Structure and Mandate of the Council

In accordance with paragraph 15, of section 3, of the annex to the 1994 Agreement, the Council shall consist of 36 members elected by the Assembly in the following order:

  • Four members from among those States Parties which, during the last five years for which statistics are available, have either consumed more than 2 per cent in value terms of total world consumption or have had net imports of more than 2 per cent in value terms of total world imports of the commodities produced from the categories of minerals to be derived from the Area, provided that the four members shall include one State from the Eastern European region having the largest economy in that region in terms of gross domestic product and the State, on the date of entry into force of the Convention, having the largest economy in terms of gross domestic product, if such States wish to be represented in this group;
  • Four members from among the eight States Parties which have made the largest investments in preparation for and in the conduct of activities in the Area, either directly or through their nationals;
  • Four members from among States Parties which, on the basis of production in areas under their jurisdiction, are major net exporters of the categories of minerals to be derived from the Area, including at least two developing States whose exports of such minerals have a substantial bearing upon their economies;
  • Six members from among developing States Parties, representing special interests. The special interests to be represented shall include those of States with large populations, States which are land-locked or geographically disadvantaged, island States, States which are major importers of the categories of minerals to be derived from the Area, States which are potential producers for such minerals and least developed States;
  • Eighteen members elected according to the principle of ensuring an equitable geographical distribution of seats in the Council as a whole, provided that each geographical region shall have at least one member elected under this subparagraph. For this purpose, the geographical regions shall be Africa, Asia-Pacific, Eastern Europe, Latin America and the Caribbean and Western Europe and Others.

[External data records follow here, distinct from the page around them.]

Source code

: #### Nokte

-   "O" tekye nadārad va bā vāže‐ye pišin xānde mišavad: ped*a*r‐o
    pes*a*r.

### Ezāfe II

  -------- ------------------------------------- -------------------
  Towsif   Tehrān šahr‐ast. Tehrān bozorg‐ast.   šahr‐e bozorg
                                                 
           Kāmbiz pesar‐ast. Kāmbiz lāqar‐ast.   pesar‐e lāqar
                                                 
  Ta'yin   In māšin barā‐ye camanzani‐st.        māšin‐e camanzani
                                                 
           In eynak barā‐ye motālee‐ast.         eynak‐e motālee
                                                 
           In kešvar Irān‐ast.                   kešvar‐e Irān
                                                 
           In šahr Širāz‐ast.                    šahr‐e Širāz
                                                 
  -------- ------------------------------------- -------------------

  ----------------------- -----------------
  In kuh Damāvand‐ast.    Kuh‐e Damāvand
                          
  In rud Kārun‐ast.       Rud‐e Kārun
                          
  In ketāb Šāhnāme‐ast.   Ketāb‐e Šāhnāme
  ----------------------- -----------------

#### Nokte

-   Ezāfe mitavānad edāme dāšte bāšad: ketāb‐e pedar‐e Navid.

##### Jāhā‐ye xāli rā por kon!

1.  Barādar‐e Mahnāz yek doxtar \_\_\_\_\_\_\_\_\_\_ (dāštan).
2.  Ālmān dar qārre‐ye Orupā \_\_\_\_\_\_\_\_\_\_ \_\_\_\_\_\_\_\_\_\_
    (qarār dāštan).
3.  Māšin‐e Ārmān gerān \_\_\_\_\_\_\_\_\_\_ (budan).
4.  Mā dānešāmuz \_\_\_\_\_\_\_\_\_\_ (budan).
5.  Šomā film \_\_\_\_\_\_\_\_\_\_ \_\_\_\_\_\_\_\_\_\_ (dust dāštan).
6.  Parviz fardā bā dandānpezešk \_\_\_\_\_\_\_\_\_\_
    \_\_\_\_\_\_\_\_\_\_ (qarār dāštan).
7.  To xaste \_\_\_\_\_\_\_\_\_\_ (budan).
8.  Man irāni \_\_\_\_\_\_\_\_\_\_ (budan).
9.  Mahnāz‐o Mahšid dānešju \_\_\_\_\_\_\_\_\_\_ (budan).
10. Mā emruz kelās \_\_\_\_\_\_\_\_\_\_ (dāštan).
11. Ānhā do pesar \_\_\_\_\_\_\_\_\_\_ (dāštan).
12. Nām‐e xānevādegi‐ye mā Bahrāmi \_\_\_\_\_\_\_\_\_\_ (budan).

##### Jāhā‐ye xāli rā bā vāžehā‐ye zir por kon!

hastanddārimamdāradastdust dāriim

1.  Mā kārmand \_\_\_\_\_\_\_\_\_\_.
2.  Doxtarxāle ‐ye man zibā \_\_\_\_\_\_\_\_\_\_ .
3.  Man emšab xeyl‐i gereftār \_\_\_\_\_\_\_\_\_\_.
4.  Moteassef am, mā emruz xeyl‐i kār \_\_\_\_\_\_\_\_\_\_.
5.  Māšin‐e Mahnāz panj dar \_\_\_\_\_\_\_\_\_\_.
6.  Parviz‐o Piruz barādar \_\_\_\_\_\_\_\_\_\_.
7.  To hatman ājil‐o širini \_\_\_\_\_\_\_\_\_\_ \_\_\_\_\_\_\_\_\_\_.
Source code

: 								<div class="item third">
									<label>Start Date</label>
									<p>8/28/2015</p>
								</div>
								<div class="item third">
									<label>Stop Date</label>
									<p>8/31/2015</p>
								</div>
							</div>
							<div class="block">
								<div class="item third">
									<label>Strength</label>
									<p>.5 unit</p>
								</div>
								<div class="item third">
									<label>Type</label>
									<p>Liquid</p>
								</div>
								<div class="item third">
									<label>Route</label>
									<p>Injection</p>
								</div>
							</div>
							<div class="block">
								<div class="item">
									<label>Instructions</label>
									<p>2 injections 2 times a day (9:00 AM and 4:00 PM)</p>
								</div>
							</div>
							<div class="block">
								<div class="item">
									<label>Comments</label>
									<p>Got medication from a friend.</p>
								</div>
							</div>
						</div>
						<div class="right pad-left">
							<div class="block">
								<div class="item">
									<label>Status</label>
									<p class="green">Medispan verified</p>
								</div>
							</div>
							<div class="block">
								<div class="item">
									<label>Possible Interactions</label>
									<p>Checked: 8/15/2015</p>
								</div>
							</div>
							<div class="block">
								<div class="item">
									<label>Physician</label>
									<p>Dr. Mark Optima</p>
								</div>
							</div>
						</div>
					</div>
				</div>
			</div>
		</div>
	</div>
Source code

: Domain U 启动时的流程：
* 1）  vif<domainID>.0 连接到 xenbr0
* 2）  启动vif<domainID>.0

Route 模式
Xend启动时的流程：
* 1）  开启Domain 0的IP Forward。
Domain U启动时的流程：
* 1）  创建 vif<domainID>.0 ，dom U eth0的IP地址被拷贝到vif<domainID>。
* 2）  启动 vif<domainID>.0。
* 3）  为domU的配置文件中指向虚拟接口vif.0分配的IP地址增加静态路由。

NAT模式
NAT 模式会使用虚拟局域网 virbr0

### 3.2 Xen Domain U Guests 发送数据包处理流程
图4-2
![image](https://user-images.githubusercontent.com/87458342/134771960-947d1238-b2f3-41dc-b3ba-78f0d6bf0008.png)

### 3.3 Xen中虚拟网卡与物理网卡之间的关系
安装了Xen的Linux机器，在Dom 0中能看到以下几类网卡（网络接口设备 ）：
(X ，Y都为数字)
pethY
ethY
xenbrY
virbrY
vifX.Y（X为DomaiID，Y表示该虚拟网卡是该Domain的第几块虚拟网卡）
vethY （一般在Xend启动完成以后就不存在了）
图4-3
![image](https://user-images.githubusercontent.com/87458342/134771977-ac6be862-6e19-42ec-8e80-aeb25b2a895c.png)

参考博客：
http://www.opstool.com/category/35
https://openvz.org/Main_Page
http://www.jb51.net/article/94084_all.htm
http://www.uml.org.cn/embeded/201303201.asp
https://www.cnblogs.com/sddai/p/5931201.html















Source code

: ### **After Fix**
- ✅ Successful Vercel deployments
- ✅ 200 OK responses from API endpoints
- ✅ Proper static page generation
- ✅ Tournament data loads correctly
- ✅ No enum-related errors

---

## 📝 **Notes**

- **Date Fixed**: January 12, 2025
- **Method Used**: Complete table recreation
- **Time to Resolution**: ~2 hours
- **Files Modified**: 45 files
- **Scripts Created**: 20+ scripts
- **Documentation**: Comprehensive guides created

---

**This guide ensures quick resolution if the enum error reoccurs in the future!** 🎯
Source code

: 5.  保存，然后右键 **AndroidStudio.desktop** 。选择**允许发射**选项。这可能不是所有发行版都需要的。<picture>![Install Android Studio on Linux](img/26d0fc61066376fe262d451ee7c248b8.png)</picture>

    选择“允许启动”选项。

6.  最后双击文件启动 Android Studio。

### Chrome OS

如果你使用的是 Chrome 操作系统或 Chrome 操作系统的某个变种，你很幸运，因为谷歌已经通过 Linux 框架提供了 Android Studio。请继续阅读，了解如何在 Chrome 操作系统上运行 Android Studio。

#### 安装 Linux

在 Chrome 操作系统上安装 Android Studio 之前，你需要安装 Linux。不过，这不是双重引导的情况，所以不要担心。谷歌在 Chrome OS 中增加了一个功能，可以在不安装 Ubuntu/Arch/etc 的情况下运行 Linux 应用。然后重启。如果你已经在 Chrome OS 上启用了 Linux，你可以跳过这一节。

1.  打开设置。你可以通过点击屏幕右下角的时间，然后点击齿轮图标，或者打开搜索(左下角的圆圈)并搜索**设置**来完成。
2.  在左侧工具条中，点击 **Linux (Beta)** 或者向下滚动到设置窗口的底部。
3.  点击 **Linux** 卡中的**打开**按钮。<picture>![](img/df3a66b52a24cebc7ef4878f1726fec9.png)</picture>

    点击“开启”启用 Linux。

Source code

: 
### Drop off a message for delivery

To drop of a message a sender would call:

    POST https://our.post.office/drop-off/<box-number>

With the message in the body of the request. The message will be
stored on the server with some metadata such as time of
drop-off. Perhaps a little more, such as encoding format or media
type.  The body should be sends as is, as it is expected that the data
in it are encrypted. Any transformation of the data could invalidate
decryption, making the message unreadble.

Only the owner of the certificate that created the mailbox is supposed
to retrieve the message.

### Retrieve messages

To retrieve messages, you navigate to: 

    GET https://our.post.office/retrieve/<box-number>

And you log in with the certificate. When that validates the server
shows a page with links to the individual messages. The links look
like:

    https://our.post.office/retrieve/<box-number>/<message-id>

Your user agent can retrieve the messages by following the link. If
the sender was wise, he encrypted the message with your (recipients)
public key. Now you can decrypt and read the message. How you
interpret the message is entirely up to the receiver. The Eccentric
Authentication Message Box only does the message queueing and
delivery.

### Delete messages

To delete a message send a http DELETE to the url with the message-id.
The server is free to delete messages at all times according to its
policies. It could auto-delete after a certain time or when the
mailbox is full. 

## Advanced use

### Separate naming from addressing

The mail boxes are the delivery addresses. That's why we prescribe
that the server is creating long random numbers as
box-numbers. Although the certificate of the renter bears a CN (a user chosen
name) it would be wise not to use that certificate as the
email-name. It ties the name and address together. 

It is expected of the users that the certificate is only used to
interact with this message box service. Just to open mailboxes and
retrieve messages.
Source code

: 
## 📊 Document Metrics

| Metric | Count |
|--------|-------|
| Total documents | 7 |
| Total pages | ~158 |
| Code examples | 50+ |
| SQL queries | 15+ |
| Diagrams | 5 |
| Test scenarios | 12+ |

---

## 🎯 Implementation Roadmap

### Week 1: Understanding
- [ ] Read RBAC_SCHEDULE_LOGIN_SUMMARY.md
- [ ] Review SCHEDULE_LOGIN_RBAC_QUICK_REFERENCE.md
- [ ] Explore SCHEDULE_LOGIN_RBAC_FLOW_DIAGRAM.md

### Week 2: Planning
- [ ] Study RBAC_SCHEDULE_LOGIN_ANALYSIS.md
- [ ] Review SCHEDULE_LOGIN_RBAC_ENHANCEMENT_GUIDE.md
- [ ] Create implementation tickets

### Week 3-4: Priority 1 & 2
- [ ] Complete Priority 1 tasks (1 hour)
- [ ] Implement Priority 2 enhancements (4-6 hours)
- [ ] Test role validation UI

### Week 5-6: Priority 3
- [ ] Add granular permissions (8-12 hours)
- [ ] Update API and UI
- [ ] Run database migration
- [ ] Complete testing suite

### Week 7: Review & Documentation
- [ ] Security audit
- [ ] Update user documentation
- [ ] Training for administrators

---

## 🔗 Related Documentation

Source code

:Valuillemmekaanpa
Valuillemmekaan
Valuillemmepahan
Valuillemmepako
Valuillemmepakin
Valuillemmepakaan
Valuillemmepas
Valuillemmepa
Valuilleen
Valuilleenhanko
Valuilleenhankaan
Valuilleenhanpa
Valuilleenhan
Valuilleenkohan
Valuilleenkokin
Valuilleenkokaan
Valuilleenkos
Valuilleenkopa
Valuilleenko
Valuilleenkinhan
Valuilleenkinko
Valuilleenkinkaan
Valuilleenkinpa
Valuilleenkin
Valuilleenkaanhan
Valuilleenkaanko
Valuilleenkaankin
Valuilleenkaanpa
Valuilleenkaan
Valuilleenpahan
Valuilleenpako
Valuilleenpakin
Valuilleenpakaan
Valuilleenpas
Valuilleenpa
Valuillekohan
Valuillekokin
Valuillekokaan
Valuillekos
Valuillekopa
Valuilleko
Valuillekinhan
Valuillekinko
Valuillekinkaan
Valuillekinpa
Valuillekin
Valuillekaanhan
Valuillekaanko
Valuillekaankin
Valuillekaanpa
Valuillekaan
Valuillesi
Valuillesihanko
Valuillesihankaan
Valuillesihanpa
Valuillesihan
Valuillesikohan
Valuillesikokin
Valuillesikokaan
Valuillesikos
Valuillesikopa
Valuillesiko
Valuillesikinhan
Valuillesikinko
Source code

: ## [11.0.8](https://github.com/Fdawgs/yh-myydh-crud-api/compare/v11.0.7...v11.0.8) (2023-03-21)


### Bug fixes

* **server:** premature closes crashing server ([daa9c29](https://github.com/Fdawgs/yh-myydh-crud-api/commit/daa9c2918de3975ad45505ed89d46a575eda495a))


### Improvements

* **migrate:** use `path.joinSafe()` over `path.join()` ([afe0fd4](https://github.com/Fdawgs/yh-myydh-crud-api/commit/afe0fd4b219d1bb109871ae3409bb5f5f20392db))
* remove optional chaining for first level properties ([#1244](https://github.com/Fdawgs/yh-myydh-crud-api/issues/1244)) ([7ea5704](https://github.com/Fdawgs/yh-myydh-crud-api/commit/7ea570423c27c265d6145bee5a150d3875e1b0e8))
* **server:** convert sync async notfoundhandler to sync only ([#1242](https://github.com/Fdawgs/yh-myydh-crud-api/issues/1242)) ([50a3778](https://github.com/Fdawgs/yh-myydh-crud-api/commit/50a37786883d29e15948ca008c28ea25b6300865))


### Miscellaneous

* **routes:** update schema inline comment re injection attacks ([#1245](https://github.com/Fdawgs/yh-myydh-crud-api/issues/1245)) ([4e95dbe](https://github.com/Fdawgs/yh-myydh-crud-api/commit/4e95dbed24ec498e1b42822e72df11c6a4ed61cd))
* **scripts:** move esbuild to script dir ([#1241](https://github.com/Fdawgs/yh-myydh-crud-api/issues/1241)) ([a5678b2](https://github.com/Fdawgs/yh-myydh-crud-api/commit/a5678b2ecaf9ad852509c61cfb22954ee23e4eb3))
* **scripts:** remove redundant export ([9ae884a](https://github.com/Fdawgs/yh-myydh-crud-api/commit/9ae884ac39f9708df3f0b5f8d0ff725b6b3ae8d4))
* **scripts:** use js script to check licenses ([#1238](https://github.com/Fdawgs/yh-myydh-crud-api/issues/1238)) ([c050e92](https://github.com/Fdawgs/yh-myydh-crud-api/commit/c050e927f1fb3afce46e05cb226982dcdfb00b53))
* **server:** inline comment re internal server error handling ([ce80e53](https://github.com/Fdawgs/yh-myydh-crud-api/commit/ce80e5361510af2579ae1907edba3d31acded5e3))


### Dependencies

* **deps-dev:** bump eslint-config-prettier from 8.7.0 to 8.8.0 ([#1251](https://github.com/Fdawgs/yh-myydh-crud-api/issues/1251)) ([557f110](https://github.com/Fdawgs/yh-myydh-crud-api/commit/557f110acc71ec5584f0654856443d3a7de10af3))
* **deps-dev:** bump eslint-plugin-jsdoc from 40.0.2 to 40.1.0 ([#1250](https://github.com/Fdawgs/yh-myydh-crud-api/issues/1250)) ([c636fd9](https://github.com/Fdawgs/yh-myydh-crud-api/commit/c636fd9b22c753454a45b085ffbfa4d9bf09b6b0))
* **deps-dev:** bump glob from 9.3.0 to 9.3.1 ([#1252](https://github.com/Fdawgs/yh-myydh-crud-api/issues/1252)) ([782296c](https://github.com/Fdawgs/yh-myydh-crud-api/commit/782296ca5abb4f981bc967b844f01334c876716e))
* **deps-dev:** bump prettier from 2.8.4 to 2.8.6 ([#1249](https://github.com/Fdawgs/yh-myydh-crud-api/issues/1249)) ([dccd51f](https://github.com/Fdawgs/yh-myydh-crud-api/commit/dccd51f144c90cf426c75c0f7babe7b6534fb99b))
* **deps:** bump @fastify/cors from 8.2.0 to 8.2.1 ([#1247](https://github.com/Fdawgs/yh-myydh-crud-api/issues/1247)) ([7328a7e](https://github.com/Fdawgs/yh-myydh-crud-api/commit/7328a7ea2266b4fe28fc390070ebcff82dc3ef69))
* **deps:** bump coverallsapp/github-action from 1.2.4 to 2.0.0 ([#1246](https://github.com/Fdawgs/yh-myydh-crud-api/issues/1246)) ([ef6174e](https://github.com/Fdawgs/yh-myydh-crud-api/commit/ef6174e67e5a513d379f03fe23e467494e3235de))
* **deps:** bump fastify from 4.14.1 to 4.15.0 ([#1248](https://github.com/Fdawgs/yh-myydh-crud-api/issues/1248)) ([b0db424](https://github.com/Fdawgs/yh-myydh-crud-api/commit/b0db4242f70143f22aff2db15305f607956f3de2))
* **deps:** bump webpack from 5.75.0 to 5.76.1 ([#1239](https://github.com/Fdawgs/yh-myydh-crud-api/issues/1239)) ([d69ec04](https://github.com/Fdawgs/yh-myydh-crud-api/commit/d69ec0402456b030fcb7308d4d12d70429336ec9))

As “the executive organ of ISA”, the Council establishes specific policies in conformity with UNCLOS and the general policies set by the Assembly.  It supervises and coordinates implementation of the regime established by UNCLOS to promote and regulate exploration for and exploitation of deep-sea minerals by States, corporations and other entities.  Under this system, no such activity may legally take place until contracts have been signed between each interested entity and ISA.  The Council’s task is to draw up the terms of contracts, approve contract applications, oversee implementation of the contracts, and establish environmental and other standards.  Its specific functions include the following: 

  • It approves 15-year plans of work in the form of contracts, in which governmental and private entities spell out the mining activities they intend to conduct in precisely defined geographical areas assigned to them.
  • It exercises control over activities in the Area and supervises and coordinates implementation of the seabed provisions of UNCLOS.
  • It adopts and applies provisionally, pending approval by the Assembly, the rules, regulations and procedures by which ISA controls prospecting, exploration and exploitation in the Area.   The Council has adopted three sets of Exploration Regulations, respectively for polymetallic nodules, polymetallic sulphides and cobalt-rich crusts. The Council is currently considering, with a view of adoption of, the draft Regulations for exploitation of mineral resources in the Area.
  • In cases where an environmental threat arises from seabed activities, it may issue emergency orders to prevent harm, including orders to suspend or adjust operations.
  • It plays a role in various aspects of the regular functioning of ISA, for example by proposing candidates for Secretary-General, reviewing and recommending ISA’s budget for approval by the Assembly, and making recommendations to the Assembly on any policy matter.


The Council will also assume additional responsibilities once deep-sea mining commences.  These include the issuance of directives to the Enterprise, action (including compensation) to protect land-based mineral producers in the developing countries from adverse economic effects of seabed production, and the establishment of mechanisms for a staff of inspectors who would ensure compliance with ISA’s regulations and contracts.